(REQUIRED ACTION):
Could you rewrite the rows below with "value" replaced by "figure" throughout, leaving everything else unchanged and omitting the pictures?

Chart understanding data:
· · · ·

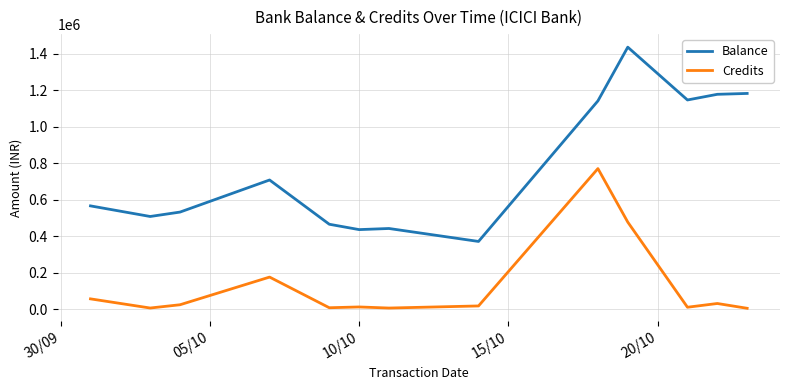

List the series in order of their peak value, lowest first.

Credits, Balance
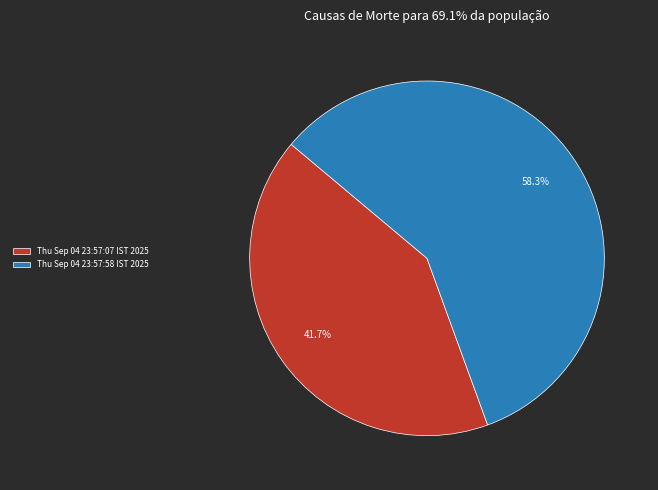

How many segments does this pie chart have?

2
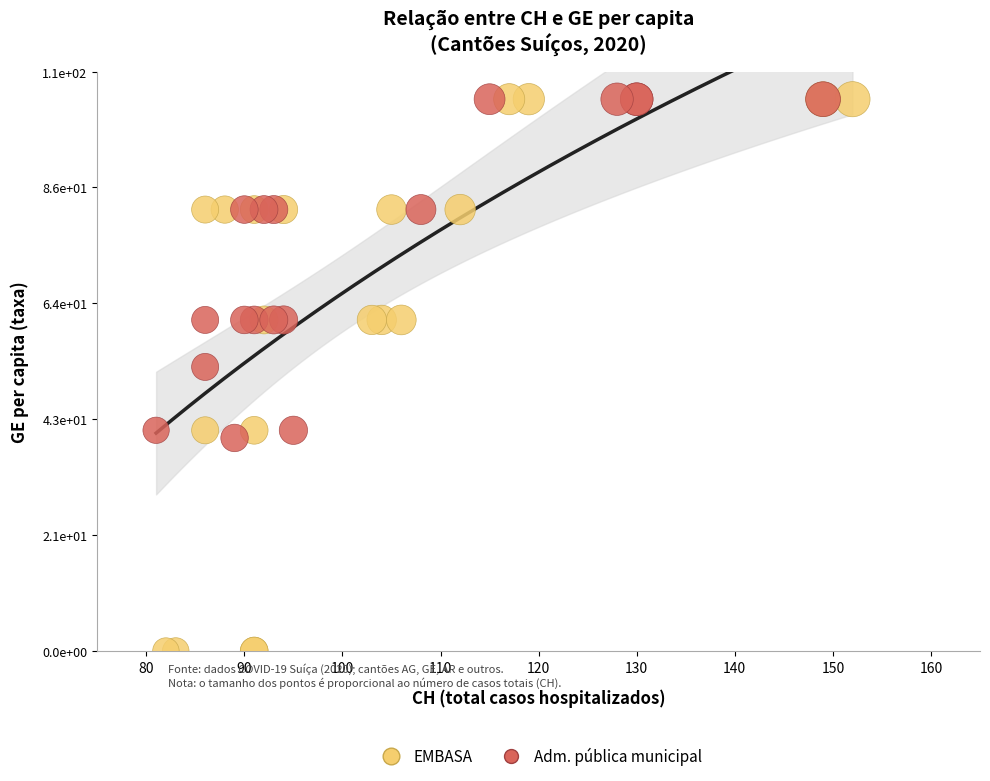

What are all the series names shown in the legend?

EMBASA, Adm. pública municipal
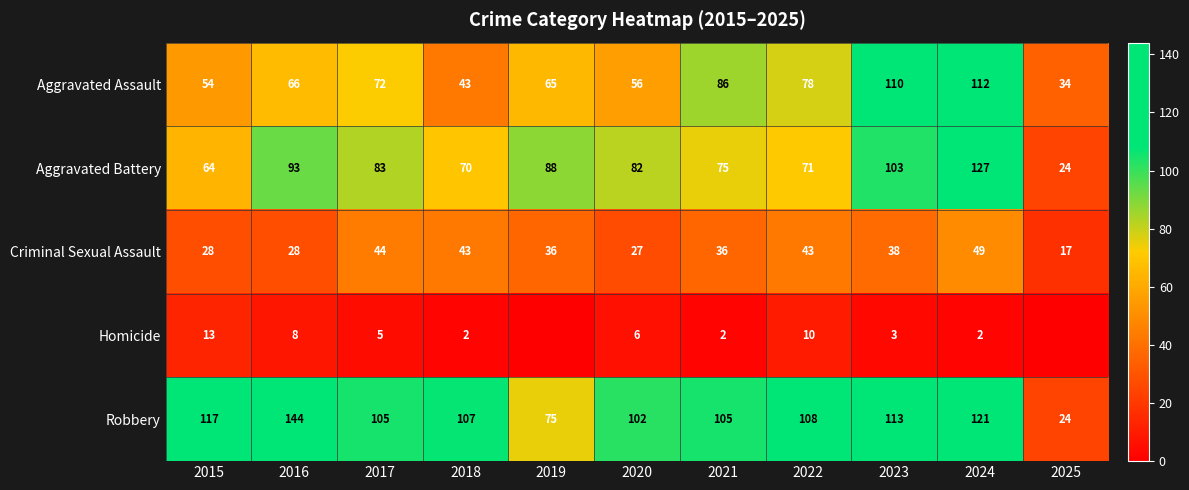

What is the approximate value of Robbery at 2022?

108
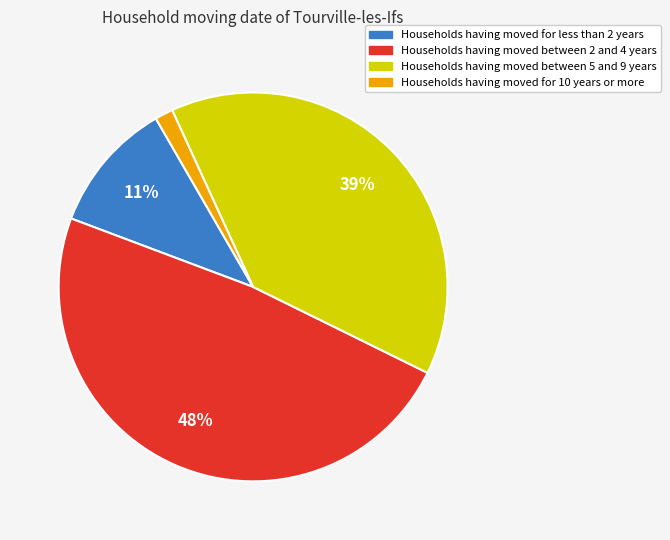

Which category has the biggest portion of the pie?

Households having moved between 2 and 4 years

· · · ·

(EXERCISE SOLUTION):
List the series in order of their peak figure, lowest first.

Credits, Balance

How many segments does this pie chart have?

2

What are all the series names shown in the legend?

EMBASA, Adm. pública municipal

What is the approximate figure of Robbery at 2022?

108

Which category has the biggest portion of the pie?

Households having moved between 2 and 4 years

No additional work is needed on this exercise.